Content starts

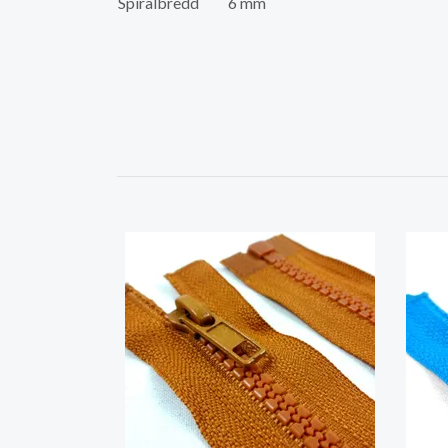
Spiralbredd
6 mm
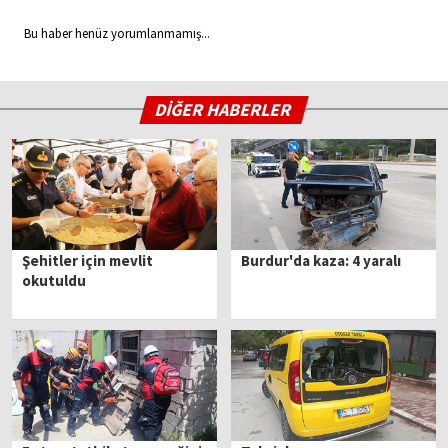
Bu haber henüz yorumlanmamış...
DİĞER HABERLER
Şehitler için mevlit
Burdur'da kaza: 4 yaralı
okutuldu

Content ends

Directive:
Lay out the text lines of the listing above as a Markdown table with two columns, Row and Line. Number the rows from 1, and leave out blank lines and the pictures.

Output:
| Row | Line |
|---|---|
| 1 | Spiralbredd |
| 2 | 6 mm |
| 3 | Bu haber henüz yorumlanmamış... |
| 4 | DİĞER HABERLER |
| 5 | Şehitler için mevlit |
| 6 | Burdur'da kaza: 4 yaralı |
| 7 | okutuldu |